O que se espera agora é uma verdadeira guerra jurídica, com órgãos de defesa do consumidor e empresas de diferentes segmentos tentando restaurar a “neutralidade da rede” por lá.

Mas, afinal, o que isso tem a ver com o Brasil?

 

Não fica dando ideia…

Em tese, o fim da “neutralidade da rede” nos EUA em nada impactaria o Brasil. Mesmo porque, por aqui, ela é garantida pelo artigo 9º do Marco Civil da Internet.

Essa lei brasileira é considerada uma das mais avançadas do mundo no quesito de regulamento da Internet com vistas a defender os interesses da sociedade. Ela foi criada, entre outras motivações, para impedir que as operadoras impedissem a oferta de serviços de VOIP (voice over IP), que permitem, por exemplo, que ligações telefônicas locais, intermunicipais e até internacionais sejam substituídas por aplicativos como WhatsApp ou Skype.

Na época, as operadoras se opunham fortemente a isso, pois sabiam que isso provocaria uma devastadora perda de receita na telefonia. Mas, graças a “neutralidade da rede”, hoje podemos falar gratuitamente por esses serviços. O telefone fixo ruma à extinção e os planos de telefonia celular cada vez mais oferecem ligações ilimitadas. E não poderia ser diferente: o consumidor não é trouxa.

Mas então, por aqui, tudo é alegria, certo?

Infelizmente não…

As operadoras já encontraram uma maneira de burlar a “neutralildade”. Chamado de “zero rating”, a prática aumenta o preço de todos os pacotes, para “dar de graça” alguns serviços. Um exemplo é a oferta de WhatsApp ilimitado sem que isso consuma a ‘franquia de dados” do plano de Internet móvel.

Isso traz dois problemas. O primeiro é que não existe almoço grátis: para que ofertas como essa sejam possíveis, as operadoras estão repassando o custo para todos os planos, mesmo que você não seja beneficiado por esse “bônus”. A outra coisa é que isso justamente fere o princípio essencial da “neutralidade”: se uma startup resolvesse criar um concorrente do WhatsApp, ela concorreria em condições desiguais, pois seu produto consumiria os dados do usuário, que são “dados de graça” para o WhatsApp.

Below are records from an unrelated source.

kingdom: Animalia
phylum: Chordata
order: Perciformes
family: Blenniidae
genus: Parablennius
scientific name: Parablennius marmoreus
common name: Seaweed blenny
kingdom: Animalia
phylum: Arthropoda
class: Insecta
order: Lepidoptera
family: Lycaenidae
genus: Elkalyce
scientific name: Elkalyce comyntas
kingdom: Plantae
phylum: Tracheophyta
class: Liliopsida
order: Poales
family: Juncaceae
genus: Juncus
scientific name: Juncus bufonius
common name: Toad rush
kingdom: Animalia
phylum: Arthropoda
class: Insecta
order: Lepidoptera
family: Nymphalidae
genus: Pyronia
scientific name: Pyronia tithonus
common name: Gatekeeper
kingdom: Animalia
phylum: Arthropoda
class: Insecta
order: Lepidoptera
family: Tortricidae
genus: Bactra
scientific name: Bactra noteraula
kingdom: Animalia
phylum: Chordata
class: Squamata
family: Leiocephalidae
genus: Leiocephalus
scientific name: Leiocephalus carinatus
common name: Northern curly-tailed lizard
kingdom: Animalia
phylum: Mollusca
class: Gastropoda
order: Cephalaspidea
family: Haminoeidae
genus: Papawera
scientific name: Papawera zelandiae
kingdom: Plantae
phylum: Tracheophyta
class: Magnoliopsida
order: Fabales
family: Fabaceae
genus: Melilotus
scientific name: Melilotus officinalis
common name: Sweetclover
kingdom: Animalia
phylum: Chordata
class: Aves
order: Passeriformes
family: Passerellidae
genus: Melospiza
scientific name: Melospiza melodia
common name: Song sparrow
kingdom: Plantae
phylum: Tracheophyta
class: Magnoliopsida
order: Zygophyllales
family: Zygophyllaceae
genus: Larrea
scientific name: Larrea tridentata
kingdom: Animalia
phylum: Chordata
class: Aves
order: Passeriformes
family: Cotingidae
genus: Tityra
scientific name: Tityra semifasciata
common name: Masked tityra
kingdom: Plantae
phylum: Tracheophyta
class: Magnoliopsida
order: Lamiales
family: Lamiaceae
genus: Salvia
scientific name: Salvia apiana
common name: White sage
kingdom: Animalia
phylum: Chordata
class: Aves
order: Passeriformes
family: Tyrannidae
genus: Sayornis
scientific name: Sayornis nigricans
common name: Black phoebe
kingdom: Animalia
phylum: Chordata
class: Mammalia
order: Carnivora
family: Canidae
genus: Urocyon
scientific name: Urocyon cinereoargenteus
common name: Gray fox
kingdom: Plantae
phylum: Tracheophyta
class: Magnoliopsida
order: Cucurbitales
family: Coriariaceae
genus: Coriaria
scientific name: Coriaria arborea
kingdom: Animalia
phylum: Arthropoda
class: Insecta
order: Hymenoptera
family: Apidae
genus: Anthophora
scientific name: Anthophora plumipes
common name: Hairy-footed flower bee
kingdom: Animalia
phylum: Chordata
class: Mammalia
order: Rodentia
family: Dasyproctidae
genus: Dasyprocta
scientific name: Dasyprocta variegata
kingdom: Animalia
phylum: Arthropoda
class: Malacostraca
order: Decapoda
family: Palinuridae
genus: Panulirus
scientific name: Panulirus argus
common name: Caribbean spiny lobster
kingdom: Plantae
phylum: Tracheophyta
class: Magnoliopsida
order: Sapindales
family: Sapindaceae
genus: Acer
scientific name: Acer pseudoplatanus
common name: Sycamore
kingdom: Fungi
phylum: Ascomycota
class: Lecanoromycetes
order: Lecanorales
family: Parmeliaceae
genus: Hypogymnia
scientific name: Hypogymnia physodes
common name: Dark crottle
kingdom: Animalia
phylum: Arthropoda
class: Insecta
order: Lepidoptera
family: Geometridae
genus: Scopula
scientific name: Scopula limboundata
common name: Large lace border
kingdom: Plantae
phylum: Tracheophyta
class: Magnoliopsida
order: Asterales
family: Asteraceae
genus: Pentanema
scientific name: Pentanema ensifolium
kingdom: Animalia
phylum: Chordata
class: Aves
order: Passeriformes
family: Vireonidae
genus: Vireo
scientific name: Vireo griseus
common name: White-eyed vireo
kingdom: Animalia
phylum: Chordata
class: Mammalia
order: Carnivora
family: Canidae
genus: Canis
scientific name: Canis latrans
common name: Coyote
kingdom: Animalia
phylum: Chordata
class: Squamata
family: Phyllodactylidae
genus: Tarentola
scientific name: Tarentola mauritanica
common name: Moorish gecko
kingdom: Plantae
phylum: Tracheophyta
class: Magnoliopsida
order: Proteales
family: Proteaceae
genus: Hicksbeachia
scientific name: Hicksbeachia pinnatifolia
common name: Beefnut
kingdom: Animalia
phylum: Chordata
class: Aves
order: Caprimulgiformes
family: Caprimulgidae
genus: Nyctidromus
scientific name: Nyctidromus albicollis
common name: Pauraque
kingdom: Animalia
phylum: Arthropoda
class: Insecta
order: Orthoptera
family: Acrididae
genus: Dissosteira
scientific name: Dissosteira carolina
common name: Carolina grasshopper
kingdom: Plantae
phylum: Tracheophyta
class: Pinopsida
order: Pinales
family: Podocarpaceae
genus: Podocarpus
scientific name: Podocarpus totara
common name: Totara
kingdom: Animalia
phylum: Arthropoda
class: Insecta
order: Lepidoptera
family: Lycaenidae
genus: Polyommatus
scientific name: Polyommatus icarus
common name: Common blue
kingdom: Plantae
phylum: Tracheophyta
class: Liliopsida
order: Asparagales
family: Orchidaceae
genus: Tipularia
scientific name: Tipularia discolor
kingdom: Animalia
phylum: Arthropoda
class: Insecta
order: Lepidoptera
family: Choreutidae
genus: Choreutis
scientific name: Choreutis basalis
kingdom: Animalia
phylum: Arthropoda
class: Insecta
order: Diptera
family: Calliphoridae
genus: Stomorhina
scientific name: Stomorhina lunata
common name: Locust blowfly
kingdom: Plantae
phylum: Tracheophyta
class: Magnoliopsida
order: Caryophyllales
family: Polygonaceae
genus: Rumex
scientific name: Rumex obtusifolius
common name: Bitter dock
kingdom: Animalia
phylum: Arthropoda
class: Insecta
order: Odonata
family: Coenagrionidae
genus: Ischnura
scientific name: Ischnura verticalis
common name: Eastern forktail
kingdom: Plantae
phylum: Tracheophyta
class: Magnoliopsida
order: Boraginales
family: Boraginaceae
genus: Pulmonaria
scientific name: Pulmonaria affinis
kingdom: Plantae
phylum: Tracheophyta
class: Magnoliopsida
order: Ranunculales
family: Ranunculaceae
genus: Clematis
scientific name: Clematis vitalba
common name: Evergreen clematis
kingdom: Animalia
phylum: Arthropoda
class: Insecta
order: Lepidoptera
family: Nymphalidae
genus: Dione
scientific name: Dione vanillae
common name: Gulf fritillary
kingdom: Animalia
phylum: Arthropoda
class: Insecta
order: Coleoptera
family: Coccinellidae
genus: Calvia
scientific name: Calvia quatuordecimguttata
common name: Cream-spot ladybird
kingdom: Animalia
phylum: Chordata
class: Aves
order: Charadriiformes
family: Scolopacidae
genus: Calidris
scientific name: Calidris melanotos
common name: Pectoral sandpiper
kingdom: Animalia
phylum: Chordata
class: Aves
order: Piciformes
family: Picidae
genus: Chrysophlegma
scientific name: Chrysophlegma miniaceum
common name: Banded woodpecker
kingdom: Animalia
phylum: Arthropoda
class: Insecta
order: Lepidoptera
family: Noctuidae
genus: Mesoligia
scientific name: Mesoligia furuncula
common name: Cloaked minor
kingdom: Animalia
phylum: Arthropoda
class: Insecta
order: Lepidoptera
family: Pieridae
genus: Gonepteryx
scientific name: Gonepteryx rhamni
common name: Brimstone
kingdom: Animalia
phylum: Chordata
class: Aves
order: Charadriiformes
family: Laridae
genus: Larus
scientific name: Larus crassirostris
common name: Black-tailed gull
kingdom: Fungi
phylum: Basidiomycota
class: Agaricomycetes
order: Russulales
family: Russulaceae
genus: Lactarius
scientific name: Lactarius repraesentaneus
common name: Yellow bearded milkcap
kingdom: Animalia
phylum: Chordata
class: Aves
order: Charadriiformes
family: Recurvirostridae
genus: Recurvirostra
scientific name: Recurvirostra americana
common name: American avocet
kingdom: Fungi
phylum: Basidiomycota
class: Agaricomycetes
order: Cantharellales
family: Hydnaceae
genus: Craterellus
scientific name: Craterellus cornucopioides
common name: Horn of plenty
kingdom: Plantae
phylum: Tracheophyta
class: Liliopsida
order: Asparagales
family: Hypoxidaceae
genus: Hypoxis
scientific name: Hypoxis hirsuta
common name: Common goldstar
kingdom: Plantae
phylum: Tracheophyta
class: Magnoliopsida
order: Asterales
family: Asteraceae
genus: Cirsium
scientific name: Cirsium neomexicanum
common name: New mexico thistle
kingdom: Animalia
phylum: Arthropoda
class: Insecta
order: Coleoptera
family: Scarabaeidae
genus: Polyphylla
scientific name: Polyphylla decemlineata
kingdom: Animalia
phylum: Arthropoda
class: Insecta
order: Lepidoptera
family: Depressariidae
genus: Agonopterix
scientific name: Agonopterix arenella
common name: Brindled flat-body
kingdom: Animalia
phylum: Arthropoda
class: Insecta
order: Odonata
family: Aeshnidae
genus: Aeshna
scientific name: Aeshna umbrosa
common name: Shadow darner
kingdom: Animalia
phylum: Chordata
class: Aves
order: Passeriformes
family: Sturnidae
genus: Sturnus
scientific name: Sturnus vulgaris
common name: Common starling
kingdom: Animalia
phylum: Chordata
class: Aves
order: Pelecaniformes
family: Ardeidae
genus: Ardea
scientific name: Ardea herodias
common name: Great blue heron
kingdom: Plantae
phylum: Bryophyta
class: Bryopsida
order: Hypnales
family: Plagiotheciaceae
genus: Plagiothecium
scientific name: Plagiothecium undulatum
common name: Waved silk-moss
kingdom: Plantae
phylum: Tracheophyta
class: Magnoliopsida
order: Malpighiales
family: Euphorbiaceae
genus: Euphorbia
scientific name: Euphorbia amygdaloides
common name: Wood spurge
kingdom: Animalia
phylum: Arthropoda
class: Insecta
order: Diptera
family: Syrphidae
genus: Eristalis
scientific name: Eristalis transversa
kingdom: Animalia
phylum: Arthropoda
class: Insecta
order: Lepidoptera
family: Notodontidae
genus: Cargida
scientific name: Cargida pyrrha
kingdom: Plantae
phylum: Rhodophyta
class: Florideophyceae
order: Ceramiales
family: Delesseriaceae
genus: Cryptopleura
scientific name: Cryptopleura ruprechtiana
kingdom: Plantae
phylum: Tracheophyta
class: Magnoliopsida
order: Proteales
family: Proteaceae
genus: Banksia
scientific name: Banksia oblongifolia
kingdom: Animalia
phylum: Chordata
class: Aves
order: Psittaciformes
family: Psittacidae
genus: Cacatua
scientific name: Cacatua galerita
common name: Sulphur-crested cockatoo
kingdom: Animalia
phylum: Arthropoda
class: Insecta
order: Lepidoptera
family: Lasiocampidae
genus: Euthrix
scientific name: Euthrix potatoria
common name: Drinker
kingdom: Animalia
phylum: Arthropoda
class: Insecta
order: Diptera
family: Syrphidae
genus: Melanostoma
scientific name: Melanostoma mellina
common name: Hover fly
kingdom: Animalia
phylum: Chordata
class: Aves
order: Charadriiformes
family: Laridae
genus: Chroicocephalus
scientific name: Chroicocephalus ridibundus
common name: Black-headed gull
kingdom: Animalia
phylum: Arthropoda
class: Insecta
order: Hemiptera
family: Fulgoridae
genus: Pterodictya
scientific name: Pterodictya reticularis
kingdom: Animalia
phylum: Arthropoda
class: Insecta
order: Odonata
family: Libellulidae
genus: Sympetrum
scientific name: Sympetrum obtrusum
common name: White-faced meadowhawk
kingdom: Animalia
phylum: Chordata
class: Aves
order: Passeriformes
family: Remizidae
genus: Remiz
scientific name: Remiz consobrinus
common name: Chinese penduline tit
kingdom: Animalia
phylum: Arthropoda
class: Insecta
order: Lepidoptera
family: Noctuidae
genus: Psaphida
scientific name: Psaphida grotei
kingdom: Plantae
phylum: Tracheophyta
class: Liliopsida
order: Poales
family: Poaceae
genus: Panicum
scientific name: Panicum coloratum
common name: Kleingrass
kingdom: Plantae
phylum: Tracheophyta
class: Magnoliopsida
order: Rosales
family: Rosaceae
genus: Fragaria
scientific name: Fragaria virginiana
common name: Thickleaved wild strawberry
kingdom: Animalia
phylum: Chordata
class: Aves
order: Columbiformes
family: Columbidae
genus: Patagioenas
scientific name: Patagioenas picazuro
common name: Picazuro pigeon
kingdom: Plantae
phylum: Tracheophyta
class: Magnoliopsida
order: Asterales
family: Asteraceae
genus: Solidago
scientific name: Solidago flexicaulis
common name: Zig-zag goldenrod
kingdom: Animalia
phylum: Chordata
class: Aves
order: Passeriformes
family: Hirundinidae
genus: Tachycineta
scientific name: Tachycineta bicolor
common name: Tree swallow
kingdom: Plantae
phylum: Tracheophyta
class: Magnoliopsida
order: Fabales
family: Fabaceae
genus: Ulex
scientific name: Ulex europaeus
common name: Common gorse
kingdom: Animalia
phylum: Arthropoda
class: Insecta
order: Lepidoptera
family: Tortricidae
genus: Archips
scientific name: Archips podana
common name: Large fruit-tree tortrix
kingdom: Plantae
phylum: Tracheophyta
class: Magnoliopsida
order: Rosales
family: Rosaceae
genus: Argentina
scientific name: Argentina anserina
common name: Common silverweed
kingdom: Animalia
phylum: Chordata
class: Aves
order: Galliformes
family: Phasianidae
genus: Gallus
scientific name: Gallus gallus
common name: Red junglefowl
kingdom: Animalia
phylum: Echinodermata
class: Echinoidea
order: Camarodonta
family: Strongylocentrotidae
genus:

Como se pode ver, apesar do Marco Civil da Internet, as operadoras já encontram brechas para burlar suas definições. Além disso, seu poderosíssimo lobby pode usar a decisão dos EUA para tentar convencer o governo brasileiro a fazer o mesmo por aqui, promovendo mudanças na nossa legislação. E infelizmente temos visto mostras diárias de que nossos governantes são bastante “suscetíveis” a “bons argumentos”. A própria Anatel, a Agência Nacional de Telecomunicações, que deveria defender os interesses da população, costuma fechar com as operadoras em questões assim.

Só nos resta botar a boca no trombone e apoiar órgãos de defesa do consumidor e o Comitê Gestor da Internet nessa batalha. Pois a Internet é, sem dúvida, um bem essencial para pessoas e empresas, e não pode ser limitada de forma alguma. Caso contrário, a sociedade perde a capacidade de se desenvolver em todos os aspectos.